Job: Select every line of the material below that contains the string "kern", and copy each one. Case counts.

Exercise input:
::::::::::
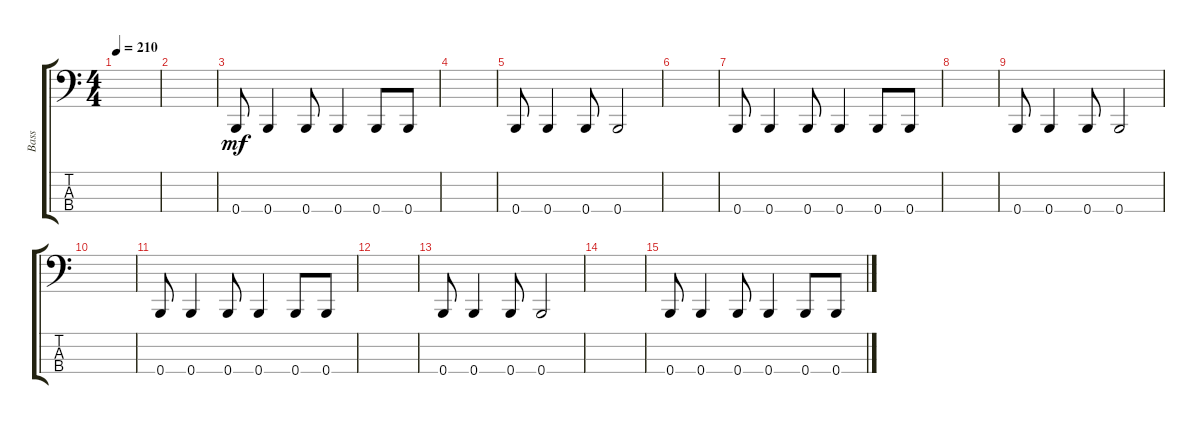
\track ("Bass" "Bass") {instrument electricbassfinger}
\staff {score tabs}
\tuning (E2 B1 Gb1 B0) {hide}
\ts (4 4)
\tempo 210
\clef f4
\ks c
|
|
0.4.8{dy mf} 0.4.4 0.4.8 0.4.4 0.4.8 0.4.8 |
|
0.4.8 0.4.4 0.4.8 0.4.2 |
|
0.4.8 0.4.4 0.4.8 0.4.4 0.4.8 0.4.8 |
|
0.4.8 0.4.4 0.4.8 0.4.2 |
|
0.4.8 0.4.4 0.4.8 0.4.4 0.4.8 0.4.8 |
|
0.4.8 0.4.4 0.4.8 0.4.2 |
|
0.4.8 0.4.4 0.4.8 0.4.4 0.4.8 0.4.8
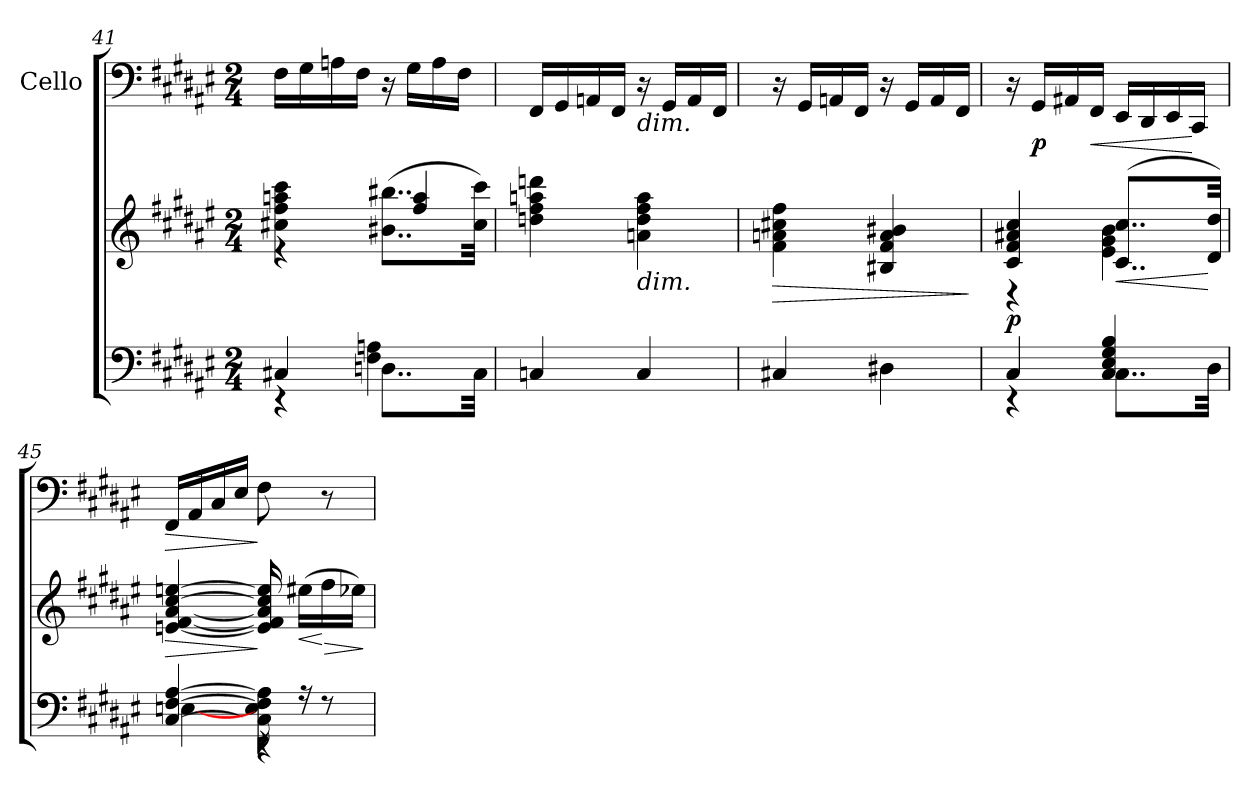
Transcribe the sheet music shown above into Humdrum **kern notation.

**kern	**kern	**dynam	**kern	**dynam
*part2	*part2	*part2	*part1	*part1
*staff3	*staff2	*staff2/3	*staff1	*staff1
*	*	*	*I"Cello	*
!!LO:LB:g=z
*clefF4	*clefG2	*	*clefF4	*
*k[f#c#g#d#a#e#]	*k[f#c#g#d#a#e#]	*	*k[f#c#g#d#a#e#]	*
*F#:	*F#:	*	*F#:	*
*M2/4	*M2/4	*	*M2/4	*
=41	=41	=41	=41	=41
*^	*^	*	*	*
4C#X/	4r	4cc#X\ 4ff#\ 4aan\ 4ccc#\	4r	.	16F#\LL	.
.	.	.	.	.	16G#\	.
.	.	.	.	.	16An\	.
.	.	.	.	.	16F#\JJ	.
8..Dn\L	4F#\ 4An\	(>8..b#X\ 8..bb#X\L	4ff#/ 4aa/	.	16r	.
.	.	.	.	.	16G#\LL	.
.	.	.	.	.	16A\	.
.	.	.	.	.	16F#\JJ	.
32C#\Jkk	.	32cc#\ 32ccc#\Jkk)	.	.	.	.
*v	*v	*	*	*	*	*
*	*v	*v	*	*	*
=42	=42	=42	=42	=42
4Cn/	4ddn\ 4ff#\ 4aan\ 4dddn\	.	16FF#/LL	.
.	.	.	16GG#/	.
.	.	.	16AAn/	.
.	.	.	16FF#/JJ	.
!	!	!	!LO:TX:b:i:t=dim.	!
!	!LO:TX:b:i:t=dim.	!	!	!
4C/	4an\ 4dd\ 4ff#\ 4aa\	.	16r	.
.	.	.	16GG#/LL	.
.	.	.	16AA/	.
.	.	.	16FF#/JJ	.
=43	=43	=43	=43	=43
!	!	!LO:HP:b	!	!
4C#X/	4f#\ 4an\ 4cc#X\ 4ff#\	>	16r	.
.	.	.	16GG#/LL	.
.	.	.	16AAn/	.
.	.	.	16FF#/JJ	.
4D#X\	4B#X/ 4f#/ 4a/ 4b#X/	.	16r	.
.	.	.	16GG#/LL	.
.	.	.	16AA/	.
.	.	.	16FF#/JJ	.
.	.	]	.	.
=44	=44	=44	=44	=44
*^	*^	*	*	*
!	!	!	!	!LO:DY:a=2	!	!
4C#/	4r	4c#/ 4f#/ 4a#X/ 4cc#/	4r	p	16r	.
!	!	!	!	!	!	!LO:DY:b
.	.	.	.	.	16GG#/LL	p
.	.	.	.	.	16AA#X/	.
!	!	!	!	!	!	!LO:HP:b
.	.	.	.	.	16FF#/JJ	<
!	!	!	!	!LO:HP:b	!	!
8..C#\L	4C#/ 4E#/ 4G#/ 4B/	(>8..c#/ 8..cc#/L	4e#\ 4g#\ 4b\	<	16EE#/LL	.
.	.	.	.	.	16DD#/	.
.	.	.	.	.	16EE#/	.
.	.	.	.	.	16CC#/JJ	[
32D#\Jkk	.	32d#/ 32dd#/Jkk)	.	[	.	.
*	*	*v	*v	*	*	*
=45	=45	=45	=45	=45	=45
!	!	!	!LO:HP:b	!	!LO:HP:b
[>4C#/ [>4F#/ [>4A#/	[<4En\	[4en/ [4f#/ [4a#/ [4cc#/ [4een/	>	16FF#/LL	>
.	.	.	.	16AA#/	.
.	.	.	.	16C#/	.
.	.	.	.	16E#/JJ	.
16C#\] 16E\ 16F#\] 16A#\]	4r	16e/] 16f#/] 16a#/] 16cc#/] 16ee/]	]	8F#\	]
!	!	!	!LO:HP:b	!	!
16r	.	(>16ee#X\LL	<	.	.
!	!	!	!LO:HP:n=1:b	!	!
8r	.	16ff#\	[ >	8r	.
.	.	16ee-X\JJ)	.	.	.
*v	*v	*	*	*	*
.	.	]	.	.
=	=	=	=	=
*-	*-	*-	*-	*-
::::::::::
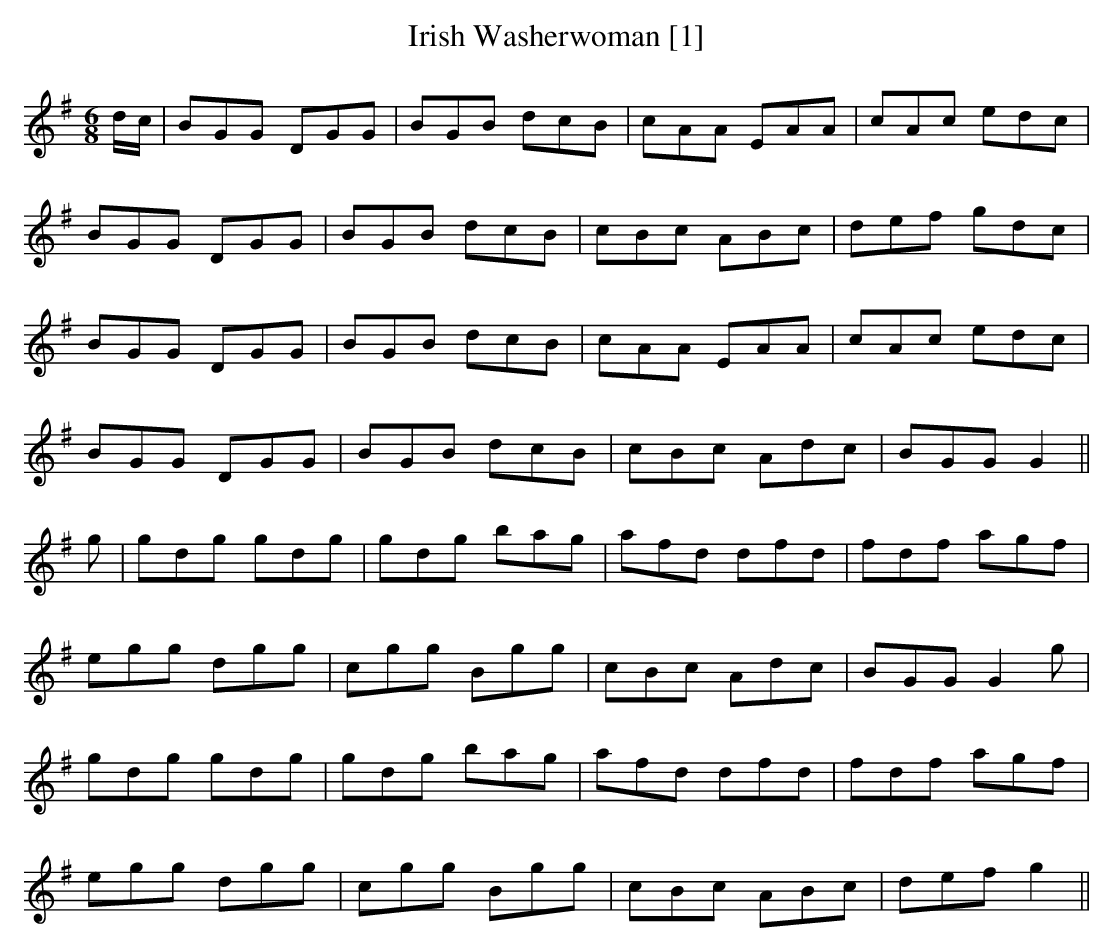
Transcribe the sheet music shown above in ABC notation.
::::::::::
Output for this task:
Transcribe the sheet music shown above into Humdrum **kern notation.
**kern	**kern	**dynam	**kern	**dynam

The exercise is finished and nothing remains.